Recorded information
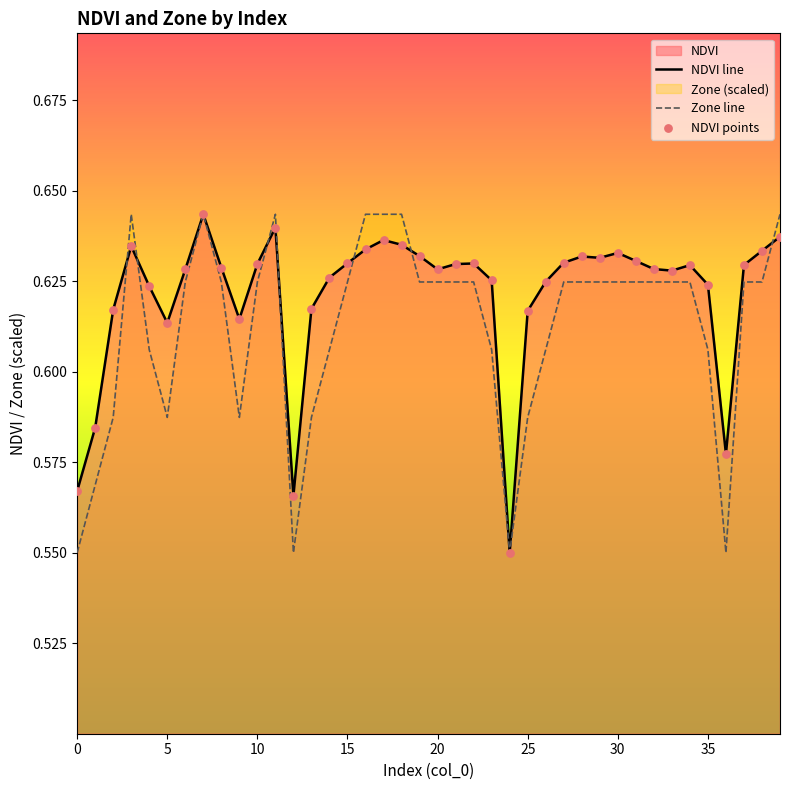

List the series in order of their overall mean, highest first.

NDVI line, Zone line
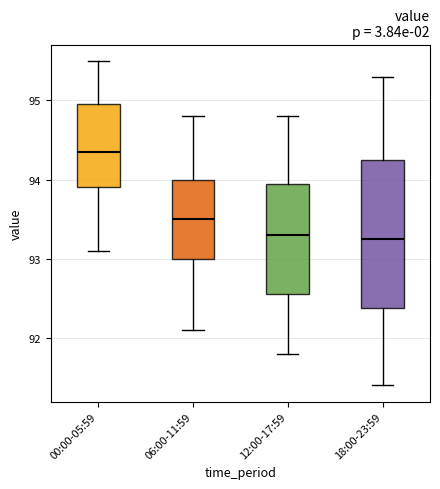

Reading left to right, transcribe this box plot: for each box, give where its median line is, the range the box spans, and where its two whiskers end, as read against the y-axis. The values are not printed on the chart, so give them approximately, as read against the axis.

00:00-05:59: median 94.4, box 93.9 to 95.0, whiskers 93.1 to 95.5
06:00-11:59: median 93.5, box 93.0 to 94.0, whiskers 92.1 to 94.8
12:00-17:59: median 93.3, box 92.6 to 94.0, whiskers 91.8 to 94.8
18:00-23:59: median 93.3, box 92.4 to 94.3, whiskers 91.4 to 95.3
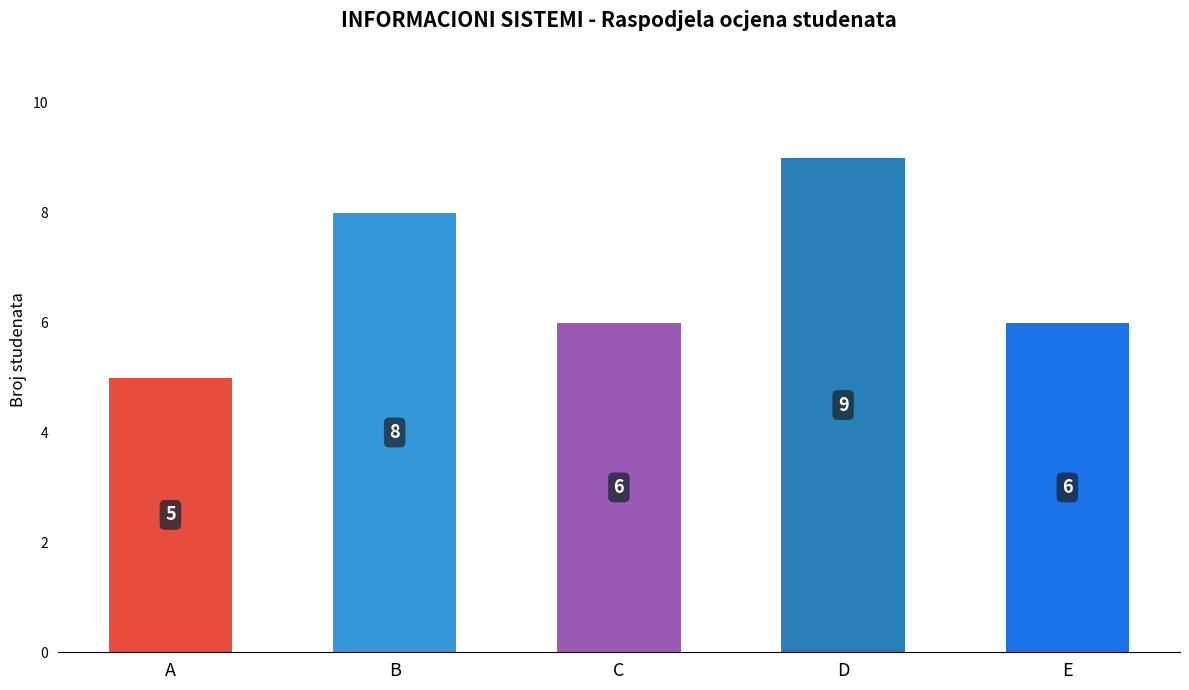

What value does the data have at B?

8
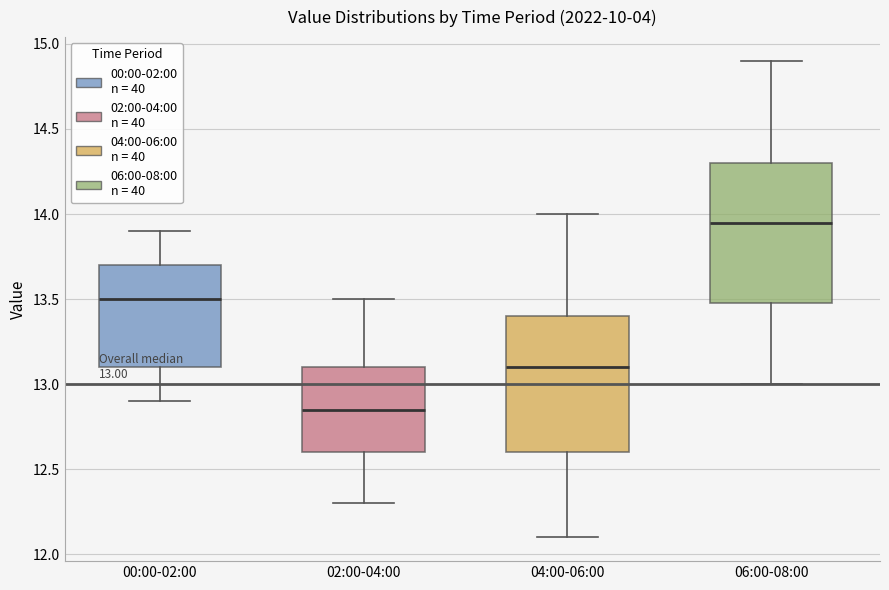

Which box has the lowest median line?

02:00-04:00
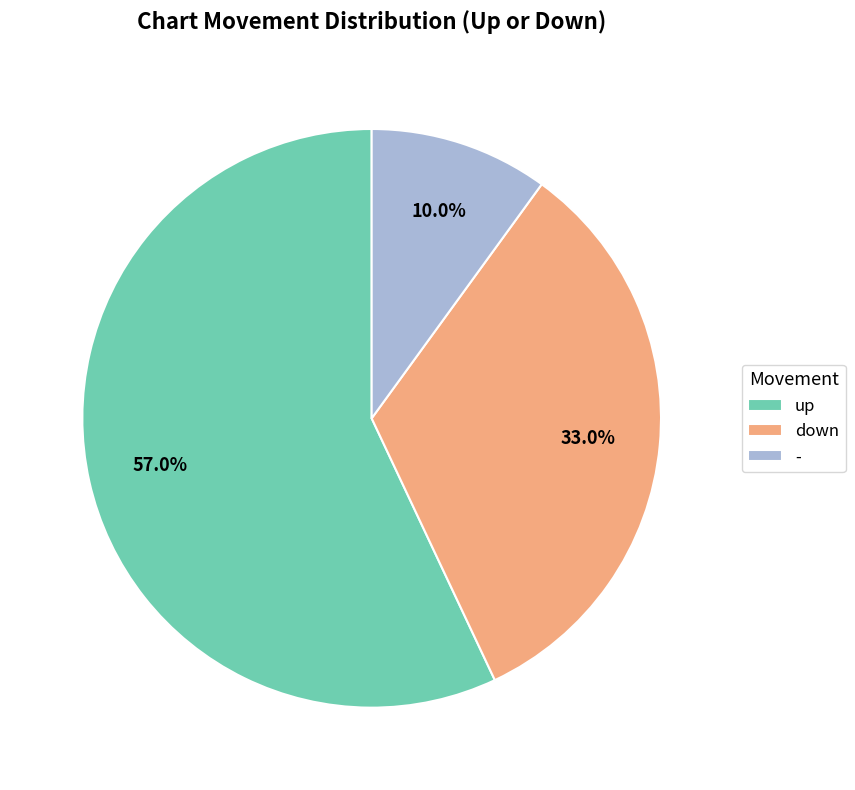

What is the smallest slice in the pie chart?

-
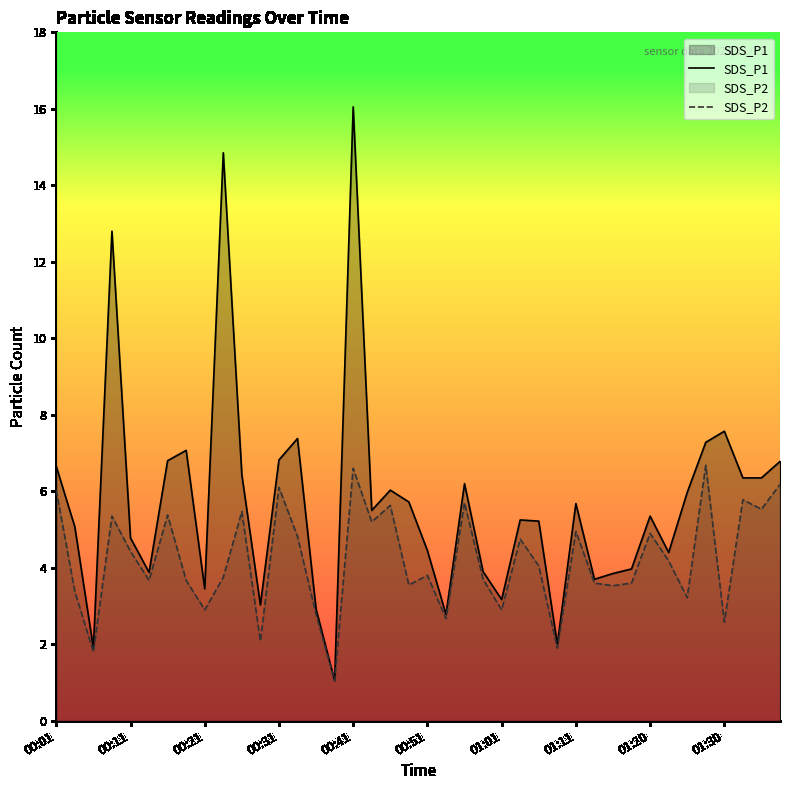

True or false: SDS_P2 and SDS_P1 intersect in this chart.

False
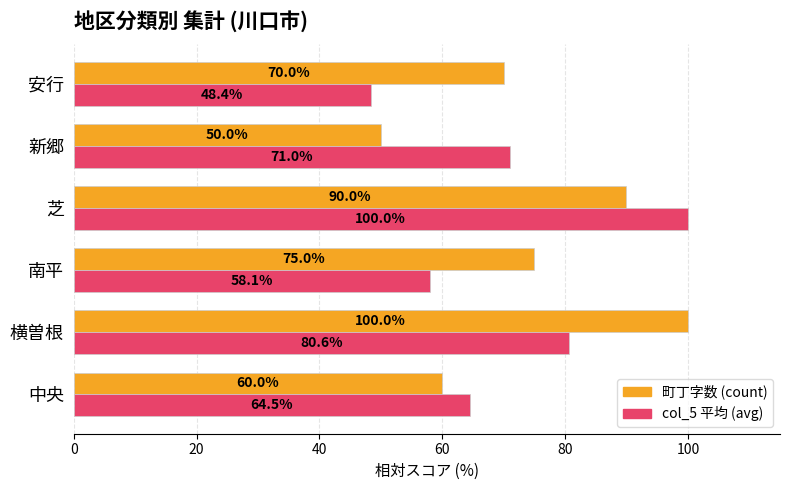

True or false: 町丁字数 (count) has a value of 16.5 at 中央.

False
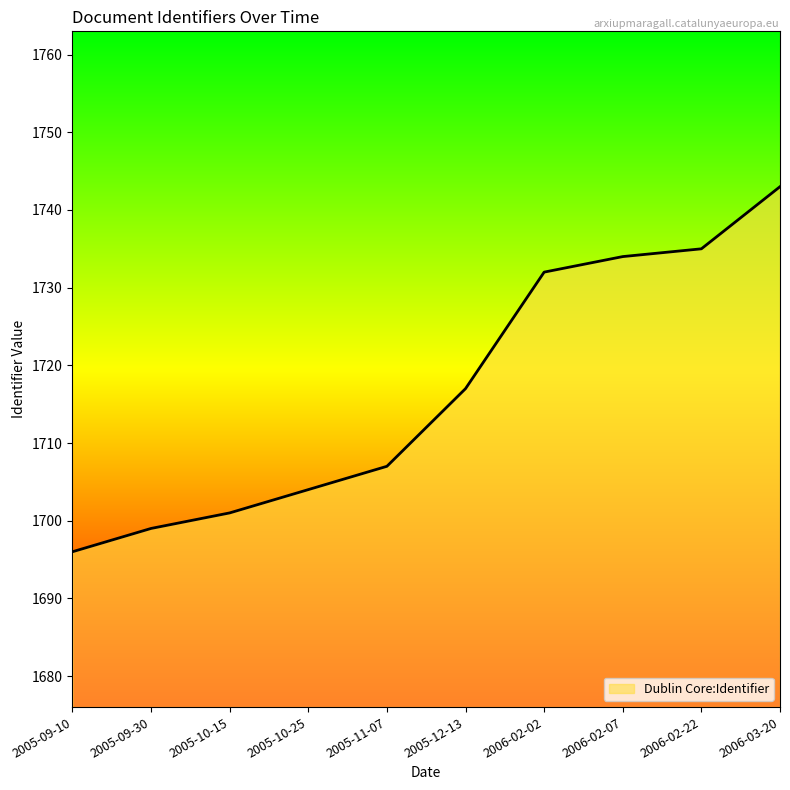

The chart shows a value of 1743 at 2006-03-20. True or false?

True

Assigned task
Pick out each line of the rows above that contains the word "chart" and copy those lines out in full.

Solution below
Reading left to right, transcribe this box plot: for each box, give where its median line is, the range the box spans, and where its two whiskers end, as read against the y-axis. The values are not printed on the chart, so give them approximately, as read against the axis.
What is the smallest slice in the pie chart?
True or false: SDS_P2 and SDS_P1 intersect in this chart.
The chart shows a value of 1743 at 2006-03-20. True or false?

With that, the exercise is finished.